How To Get Rid Of Blackheads Once And For All
Finally, the truth about those pesky pores and how to wave them goodbye
If there’s a skincare concern that affects women of all ages it’s blackheads and enlarged pores.
Pretty much all of us have battled against both at various times and via different treatments. We’ve applied charcoal purifying masks, pasted on sticky strips and then yanked them off – we’ve even had skincare professionals apply various topical ointments and squeeze our faces like ripe tomatoes.
Some of these practises worked. Plenty didn’t.

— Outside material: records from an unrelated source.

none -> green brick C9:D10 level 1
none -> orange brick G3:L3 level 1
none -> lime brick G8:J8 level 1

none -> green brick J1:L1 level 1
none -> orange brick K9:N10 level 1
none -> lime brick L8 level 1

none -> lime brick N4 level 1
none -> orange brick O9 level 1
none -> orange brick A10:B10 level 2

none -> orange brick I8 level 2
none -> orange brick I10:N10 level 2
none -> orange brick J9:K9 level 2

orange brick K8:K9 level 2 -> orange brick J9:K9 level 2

We got to wondering why that is and so we hit up skincare expert and Skinstitut spokesperson Zoe Devine and hit her with the hard questions. We wanted to know pretty much everything about blackheads and enlarged pores and, most important of all, how to get rid of them. And this is what she had to say.

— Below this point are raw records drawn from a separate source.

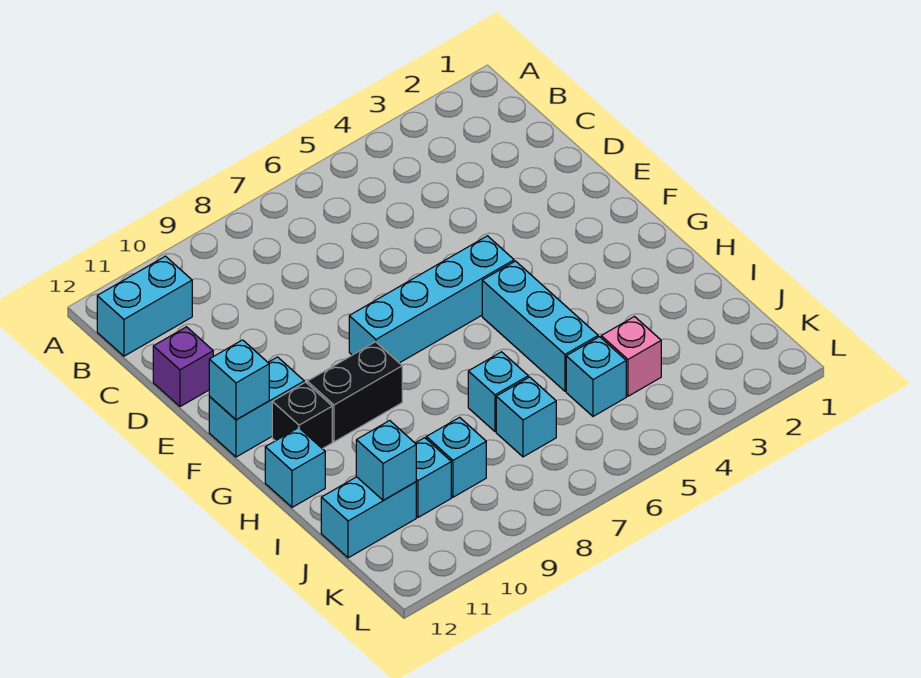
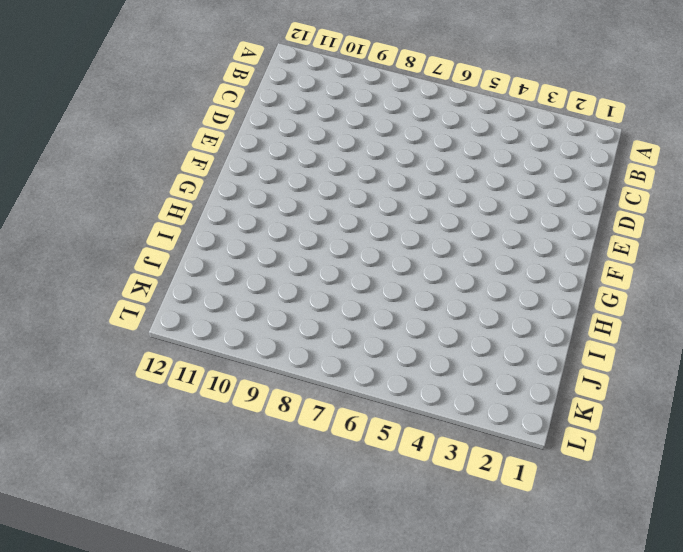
none -> cyan brick B11:B12 level 1
none -> purple brick D12 level 1
none -> cyan brick F5:F8 level 1

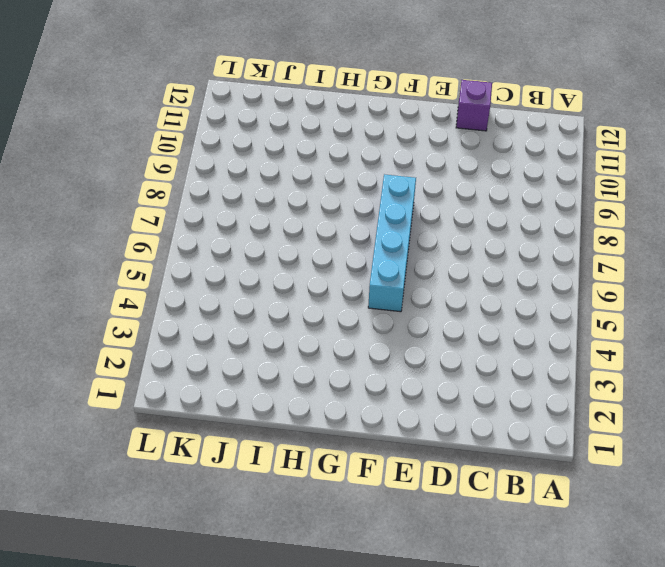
none -> cyan brick B11:B12 level 1
none -> cyan brick F11:F12 level 1
none -> cyan brick G5:I5 level 1

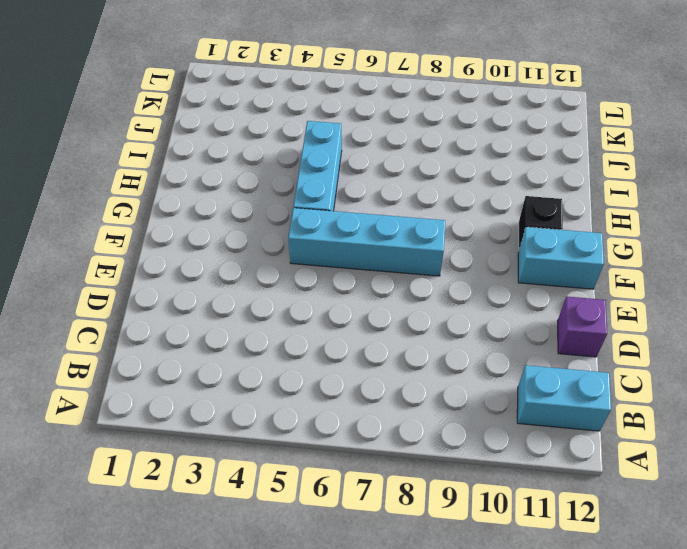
none -> black brick G9:G10 level 1
none -> cyan brick H12 level 1
none -> cyan brick I7 level 1

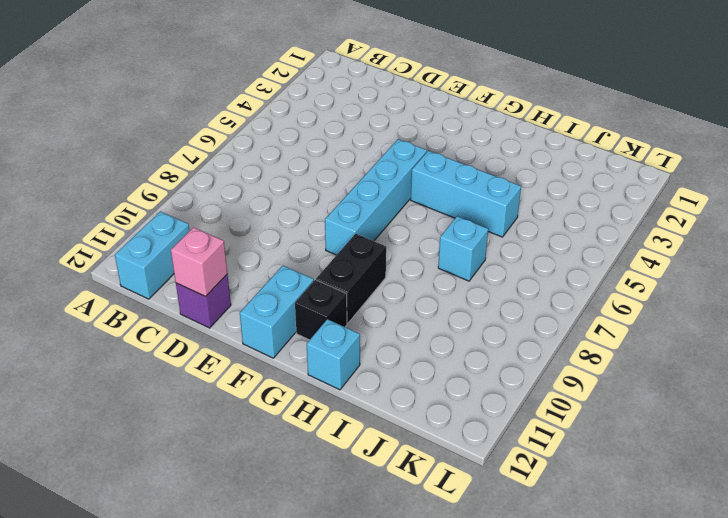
pink brick D12 level 2 -> pink brick J4 level 1
none -> cyan brick J5 level 1
none -> cyan brick J7 level 1
none -> cyan brick J9 level 1

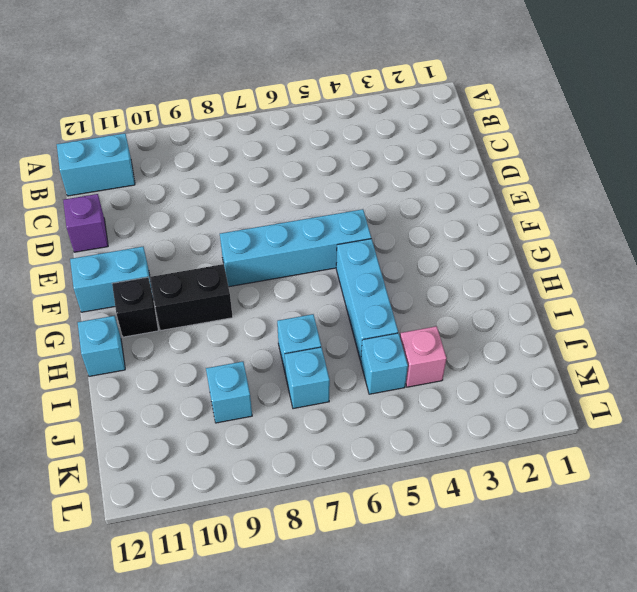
none -> cyan brick J10 level 1
none -> cyan brick J11:J12 level 1
none -> cyan brick F12 level 2

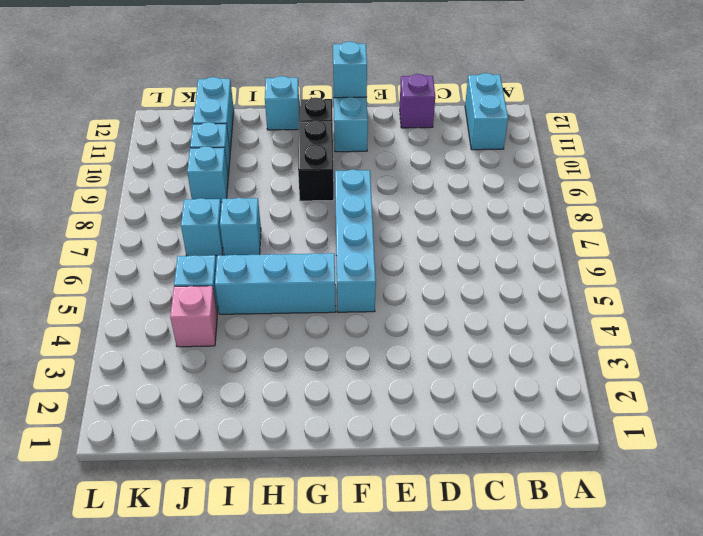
none -> cyan brick J11 level 2

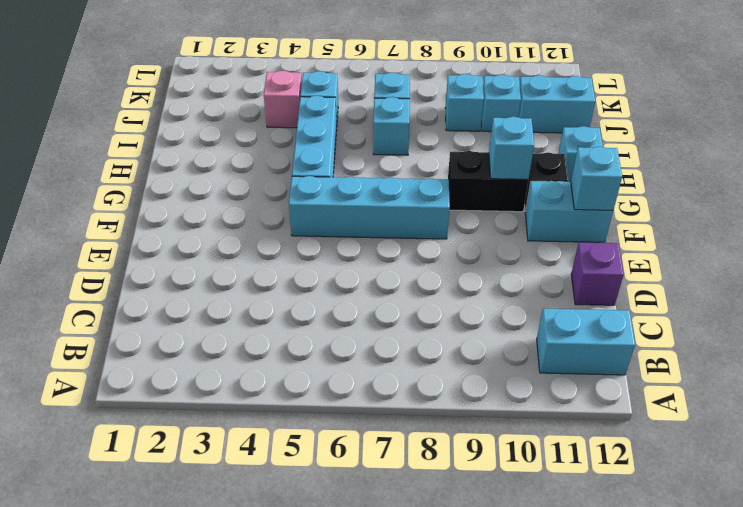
cyan brick G10 level 2 -> cyan brick J11 level 2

Firstly, what factors can lead to blackheads and enlarged pores?
A number of factors can contribute to formation of blackheads, including:
Comedogenic ingredients (some make-up primers, petroleum jelly, hair serums etc)
Make-up (thick foundations or heavily pigmented make-up)
Oil based products
Build-up of dead skin cells
Diet /nutrient deficiencies – particularly insufficient essential fatty acids
There are fewer factors that contribute to enlarged pores, genetically; some of us have pores that are more visible than others.
It is normal to be able to see the pores on our face (most people notice them across their ‘T-zone’ (nose, cheeks, chin).
Oily skin types are more likely to have visibly larger pores. For those that do have oily and congestion prone skin, it is possible for excess oil and congestion to stretch the follicle, giving the appearance of enlarged pores.
Those that experience longer term oily skin conditions and congestion (whiteheads, blackheads, moderate acne) will be more susceptible to enlarged pores. Trying to squeeze and extract can also contribute to the appearance of enlarged pores.
If you are experiencing blackheads does this mean your skin is unclean?
It’s easy to assume that if you have blackheads your skin is ‘dirty’ due to the dark colour these skin imperfections possess.
However, it is not dirt that causes blackheads but simply a combination of oil (produced from our sebaceous glands which are attached to our hair follicles) plus excess dead skin cells.
A blackhead will result when the oil and dead skin cells combine to form a blockage in a hair follicle.
This blockage has an opening at the surface of the skin which allows oxygen to oxidise the surface of the blockage, giving the black hue.
Why do oily skin types have an increased tendency for blackheads and enlarged pores?
Blackheads are a combination of oil and dead skin cells.
Those with oilier skin not only product more oil (contributing to more debris in the follicle) but additionally the quality of the oil can differ.
For example, instead of oil that flows easily, some produce thicker or stickier. This can contribute to congestion in the follicle. Nutrient deficiencies can certainly exacerbate this situation.
Long term blackhead and generous oil flow can stretch the follicle over time, giving the appearance of an enlarged pore.
Do lifestyle factors increase your susceptibility to blackheads and enlarged pores?
Nutrient deficiencies can definitely have an impact of the likelihood of blackheads. Namely, zinc and essential fatty acids have an impact here.
Insufficient essential fatty acid intake can ironically increase the incidence of blackheads and white heads.
The same goes for zinc. This mineral can affect the quality of oil produced from the sebaceous glands. Deficiency in zinc can produce thicker and stickier sebum and is also associated with acne.
How can you prevent blackheads and enlarged pores?
Be sure to remove excess dead skin cells to prevent blockages in the follicle. This would entail using the correct exfoliant for your skin type and condition (i.e. low intensity or high intensity).
The use of alpha-hydroxy acids in the skincare regime is helpful to as particular AHAs (such as glycolic acid) help to break down the intracellular glue that traps old dead skin cells. Incorporating a higher intensity treatment cleanser into your regime (one that contains AHAs) can keep excess dead skin cells at bay while providing decongesting properties.
In clinic treatment approaches for blackheads and enlarged pores will incorporate a course of peels and microdermabrasion. Best results for enlarged pores are seen with the addition of skin needling treatments.
Why is exfoliation important to reduce blackheads?
Exfoliation is essential for removing excess dead skin cells. If dead skin cells are allowed to accumulate within the hair follicle this creates the perfect environment for blackheads to form, which can then give the appearance of enlarged pores.
In most cases, exfoliation only needs to take place a few times a week. Over exfoliating the skin can be counterproductive and for some can actually exacerbate due to stripping the skins natural barrier function.
So there you have it.
Now you know exactly what does (and also what doesn’t) cause these skin issues and also how to resolve them. So go do just what Zoe suggests. And then get ready to enjoy the clear, perfect skin you deserve.